Re: [PATCH] mm: always consider THP when adjusting min_free_kbytes
From: Mike Kravetz
Date: Tue Feb 04 2020 - 19:35:14 EST
On 2/4/20 1:53 PM, Matthew Wilcox wrote:
> On Tue, Feb 04, 2020 at 01:42:43PM -0800, Mike Kravetz wrote:
>> On 2/4/20 12:33 PM, David Rientjes wrote:
>>> On Tue, 4 Feb 2020, Mike Kravetz wrote:
>>>
>>> Hmm, if khugepaged_adjust_min_free_kbytes() increases min_free_kbytes for
>>> thp, then the user has no ability to override this increase by using
>>> vm.min_free_kbytes?
>>>
>>> IIUC, with this change, it looks like memory hotplug events properly
>>> increase min_free_kbytes for thp optimization but also doesn't respect a
>>> previous user-defined value?
>>
>> Good catch.
>>
>> We should only call khugepaged_adjust_min_free_kbytes from the 'true'
>> block of this if statement in init_per_zone_wmark_min.
>>
>> if (new_min_free_kbytes > user_min_free_kbytes) {
>> min_free_kbytes = new_min_free_kbytes;
>> if (min_free_kbytes < 128)
>> min_free_kbytes = 128;
>> if (min_free_kbytes > 65536)
>> min_free_kbytes = 65536;
>> } else {
>> pr_warn("min_free_kbytes is not updated to %d because user defined value %d is preferred\n",
>> new_min_free_kbytes, user_min_free_kbytes);
>> }
>>
>> In the existing code, a hotplug event will cause min_free_kbytes to overwrite
>> the user defined value if the new value is greater. However, you will get
>> the warning message if the user defined value is greater. I am not sure if
>> this is the 'desired/expected' behavior?
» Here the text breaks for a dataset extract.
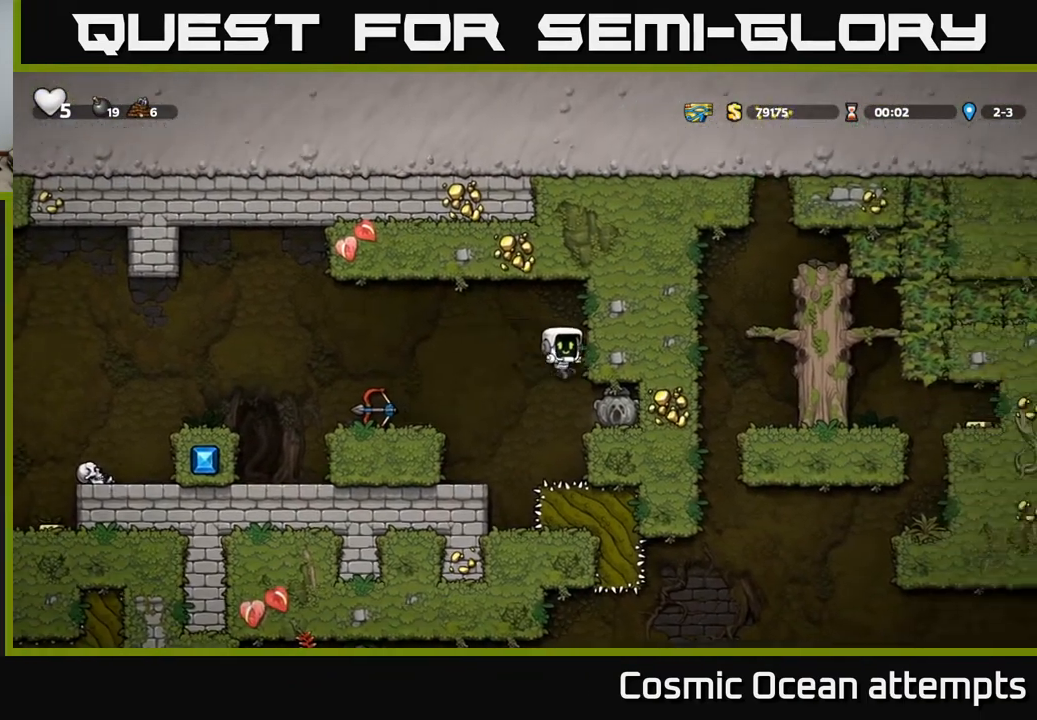
{"buttons": ["X", "DPAD_DOWN"], "right_stick": "center", "events": [[350, "DPAD_DOWN", "down"], [367, "DPAD_RIGHT", "up"], [450, "X", "down"]]}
We print a warning if the user value
>> takes precedence over our calculated value. However, we do not print a message
>> if we overwrite the user defined value. That doesn't seem right!
>>
>>> So it looks like this is fixing an obvious correctness issue but also now
>>> requires users to rewrite the sysctl if they want to decrease the min
>>> watermark.
>>
>> Moving the call to khugepaged_adjust_min_free_kbytes as described above
>> would avoid the THP adjustment unless we were going to overwrite the
>> user defined value. Now, I am not sure overwriting the user defined value
>> as is done today is actually the correct thing to do.
>>
>> Thoughts?
>> Perhaps we should never overwrite a user defined value?
>
> We should certainly warn if we would have adjusted it, had they not
> changed it!
Ok, the code above does that today.
> I'm reluctant to suggest we do a more complex adjustment of the value
> (eg figure out what the adjustment would have been, then apply some
> fraction of that adjustment to keep the ratios in proportion) because
> we don't really know why they adjusted it.
Agree!
> OTOH, we should adjust it if the user-set min_free_kbytes is now too
> large for the amount of memory now in the machine.
Today, we never overwrite a user defined value that is larger than
that calculated by the code. However, we will owerwrite a user defined
value if the code calculates a larger value.
I'm starting to think the best option is to NEVER overwrite a user defined
value.
--
Mike Kravetz